Suben unos chicos que van a la escuela: un bote se arrima y se hace el abordaje. Minutos más tarde, en la desembocadura de un arroyo la lancha se detiene en un muelle de palos. Un cartel anuncia: “Escuela 46, Patagonia argentina”. Entramos en una zona más agreste, con ceibales y enredaderas floridas. Al paso de la lancha, la gente sale al frente, como seguramente lo hará cada día. No hay empalizadas porque casi no hay tránsito.
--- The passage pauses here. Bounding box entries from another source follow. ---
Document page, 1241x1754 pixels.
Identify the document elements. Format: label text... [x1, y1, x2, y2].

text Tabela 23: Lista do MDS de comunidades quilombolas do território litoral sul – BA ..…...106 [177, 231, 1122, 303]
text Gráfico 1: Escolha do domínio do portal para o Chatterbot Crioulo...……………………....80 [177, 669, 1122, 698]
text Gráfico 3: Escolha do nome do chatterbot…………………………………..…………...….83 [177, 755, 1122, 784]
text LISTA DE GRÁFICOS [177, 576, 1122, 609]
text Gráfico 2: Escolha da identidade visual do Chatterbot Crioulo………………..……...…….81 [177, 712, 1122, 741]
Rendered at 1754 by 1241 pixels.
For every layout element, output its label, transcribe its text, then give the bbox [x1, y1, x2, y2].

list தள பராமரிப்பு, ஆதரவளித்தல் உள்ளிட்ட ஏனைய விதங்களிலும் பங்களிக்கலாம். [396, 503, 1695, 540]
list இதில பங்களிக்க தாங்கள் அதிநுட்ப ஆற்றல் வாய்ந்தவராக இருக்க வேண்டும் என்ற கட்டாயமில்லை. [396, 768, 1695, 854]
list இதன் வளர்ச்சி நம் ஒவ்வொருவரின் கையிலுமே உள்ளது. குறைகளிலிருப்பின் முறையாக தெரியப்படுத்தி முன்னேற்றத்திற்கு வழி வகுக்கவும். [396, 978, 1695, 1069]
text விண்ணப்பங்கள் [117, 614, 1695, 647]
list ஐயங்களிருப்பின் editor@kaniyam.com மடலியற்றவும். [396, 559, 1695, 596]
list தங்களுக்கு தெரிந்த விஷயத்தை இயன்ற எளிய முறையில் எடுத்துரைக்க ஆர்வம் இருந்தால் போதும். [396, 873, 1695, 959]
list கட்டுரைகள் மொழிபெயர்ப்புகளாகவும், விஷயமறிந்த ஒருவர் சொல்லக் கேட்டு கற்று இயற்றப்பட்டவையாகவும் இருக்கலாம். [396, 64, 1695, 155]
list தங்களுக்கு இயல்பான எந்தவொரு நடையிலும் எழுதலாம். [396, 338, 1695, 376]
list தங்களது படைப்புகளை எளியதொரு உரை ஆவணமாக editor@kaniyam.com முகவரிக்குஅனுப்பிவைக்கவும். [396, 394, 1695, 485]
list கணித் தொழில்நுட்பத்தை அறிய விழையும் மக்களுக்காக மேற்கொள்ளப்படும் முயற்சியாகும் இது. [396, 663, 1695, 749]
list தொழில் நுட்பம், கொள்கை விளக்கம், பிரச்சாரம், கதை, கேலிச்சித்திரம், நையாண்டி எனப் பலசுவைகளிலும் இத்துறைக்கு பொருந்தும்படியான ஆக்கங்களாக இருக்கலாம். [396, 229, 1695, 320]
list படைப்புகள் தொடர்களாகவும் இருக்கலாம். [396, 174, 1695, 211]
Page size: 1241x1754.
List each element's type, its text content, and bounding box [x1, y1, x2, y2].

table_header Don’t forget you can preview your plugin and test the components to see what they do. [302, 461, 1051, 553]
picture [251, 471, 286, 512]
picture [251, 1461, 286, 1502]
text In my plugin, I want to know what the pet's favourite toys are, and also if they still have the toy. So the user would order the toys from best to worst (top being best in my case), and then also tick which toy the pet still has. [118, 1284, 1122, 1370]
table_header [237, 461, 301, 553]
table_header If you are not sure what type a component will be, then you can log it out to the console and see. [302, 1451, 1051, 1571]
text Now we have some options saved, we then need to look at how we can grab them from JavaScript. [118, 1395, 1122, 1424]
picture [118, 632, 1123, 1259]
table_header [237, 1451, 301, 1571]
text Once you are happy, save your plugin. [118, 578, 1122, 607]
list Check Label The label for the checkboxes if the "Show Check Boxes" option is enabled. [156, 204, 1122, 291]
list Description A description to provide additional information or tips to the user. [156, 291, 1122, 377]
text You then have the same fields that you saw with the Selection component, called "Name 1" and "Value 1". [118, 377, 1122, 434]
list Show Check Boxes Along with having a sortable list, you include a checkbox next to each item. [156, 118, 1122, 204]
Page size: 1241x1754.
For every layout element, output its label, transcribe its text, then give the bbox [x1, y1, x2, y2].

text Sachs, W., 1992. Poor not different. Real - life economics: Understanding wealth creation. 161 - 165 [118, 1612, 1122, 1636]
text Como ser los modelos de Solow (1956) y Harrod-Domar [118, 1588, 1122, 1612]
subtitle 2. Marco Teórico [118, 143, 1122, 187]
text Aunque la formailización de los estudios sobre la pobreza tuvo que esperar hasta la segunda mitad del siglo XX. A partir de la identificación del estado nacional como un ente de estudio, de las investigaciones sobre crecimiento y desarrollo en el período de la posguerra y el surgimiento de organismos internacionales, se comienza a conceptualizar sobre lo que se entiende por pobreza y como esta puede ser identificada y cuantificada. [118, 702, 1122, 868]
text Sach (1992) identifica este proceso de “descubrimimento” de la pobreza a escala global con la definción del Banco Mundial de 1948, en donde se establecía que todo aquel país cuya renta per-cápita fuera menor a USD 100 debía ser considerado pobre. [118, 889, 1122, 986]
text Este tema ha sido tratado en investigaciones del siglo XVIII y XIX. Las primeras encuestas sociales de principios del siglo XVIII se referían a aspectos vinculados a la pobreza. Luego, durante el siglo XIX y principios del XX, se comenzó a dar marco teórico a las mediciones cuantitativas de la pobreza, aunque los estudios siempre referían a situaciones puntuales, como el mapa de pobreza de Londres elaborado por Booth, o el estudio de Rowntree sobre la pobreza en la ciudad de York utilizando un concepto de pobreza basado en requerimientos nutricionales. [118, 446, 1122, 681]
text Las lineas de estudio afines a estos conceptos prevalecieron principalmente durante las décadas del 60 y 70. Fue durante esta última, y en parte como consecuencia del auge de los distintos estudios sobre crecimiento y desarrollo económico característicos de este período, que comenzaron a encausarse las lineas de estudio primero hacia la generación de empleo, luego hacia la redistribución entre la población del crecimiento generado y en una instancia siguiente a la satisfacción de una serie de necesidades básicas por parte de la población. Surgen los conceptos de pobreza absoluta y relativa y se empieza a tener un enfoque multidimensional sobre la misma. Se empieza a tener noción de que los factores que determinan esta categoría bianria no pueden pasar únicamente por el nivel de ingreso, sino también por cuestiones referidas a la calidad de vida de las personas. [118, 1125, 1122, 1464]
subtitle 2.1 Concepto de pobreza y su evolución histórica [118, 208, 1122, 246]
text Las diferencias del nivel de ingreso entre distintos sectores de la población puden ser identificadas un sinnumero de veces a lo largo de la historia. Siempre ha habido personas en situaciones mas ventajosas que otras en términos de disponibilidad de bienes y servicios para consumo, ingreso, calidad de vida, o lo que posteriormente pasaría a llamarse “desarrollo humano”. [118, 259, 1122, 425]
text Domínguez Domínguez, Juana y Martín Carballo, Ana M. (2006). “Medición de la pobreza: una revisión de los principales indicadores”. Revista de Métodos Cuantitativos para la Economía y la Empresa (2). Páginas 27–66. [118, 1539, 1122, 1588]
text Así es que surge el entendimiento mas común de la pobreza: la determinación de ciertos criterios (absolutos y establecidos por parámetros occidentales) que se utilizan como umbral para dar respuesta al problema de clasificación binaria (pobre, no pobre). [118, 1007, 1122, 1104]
De unos palos con forma de palenques, junto a las casas, cuelgan los trasmayos, grandes redes con boyas amarillas.

Al igual que en el delta bajo, estas islas fueron refugio de indios y después de criollos desavenidos con la ley. En 1897, en Un viaje al país de los matreros, Fray Mocho (José S. Alvarez) escribía de esos pescadores y nutrieros que rara vez formaban familia, porque “tener aquí algo que perder es vivir con la vida en un hilo”. Cuenta el escritor la historia de un viejo, que junto con una decena de hijos y nietos habitaba una ranchada miserable sobre el río Victoria. Por deber una vida, decía, había ido a dar a estos pajonales. Luego el escritor se entera de que, además de esa muerte, el viejo había cobrado las de dos hombres que salieron en defensa del primero. La interminable huida había visto al viejo pelear contra policías, formar cuadrillas de bandoleros, formar parte de la tribu del cacique Manuelito, caer prisionero para ser destinado al “Seis de línea”, del que desertó, según refiere Fray Mocho, “para aumentar la cuadrilla de vagos y cuatreros que, cuando ya no tienen cabida en las costas, se refugian en las islas buscando que la naturaleza los defienda y los ampare”.

Buques y botes

Las siluetas de San Lorenzo, en las afueras de Rosario, aparecen al fondo del arroyo promediando la mañana. Pronto se ven los puentes de los buques cargueros. Ingresamos a un Paraná que siempre se las arregla para causar asombro. A partir de ahora, y hasta llegar a Rosario, veremos una buena cantidad de barcos de gran calado. Algunos cargan cereal, otros esperan que les den entrada al puerto. Antes de llegar al amarradero de Puerto San Martín, nuestra lanchita pasa junto a la hélice de una de estas ciudades ancladas.

La costa santafesina es una gran barranca terrosa. Al pie vive gente ribereña, con su rancho y su canoa de colores vivos. A algunos se los ve en plena tarea de pesca, en botes que el Paraná y los buques hacen parecer frágiles. “¿Qué es ese delantal que tiene puesto?”, pregunto, refiriéndome a un pedazo de lona plástica que el pescador usa a la cintura. “Ahí se afirma para sacar el trasmayo: no se moja ni se lastima”, me informa el otro marinero, llamado Néstor.

En minutos en la proa aparece el cemento de Rosario. Dejamos atrás el tradicional balneario de La Florida, el gigante de Arroyito, los edificios del centro. Llegamos a la estación fluvial, junto al Monumento a la Bandera. Completamos así este viaje centenario, a través de islas menos pobladas de hombres que de leyenda.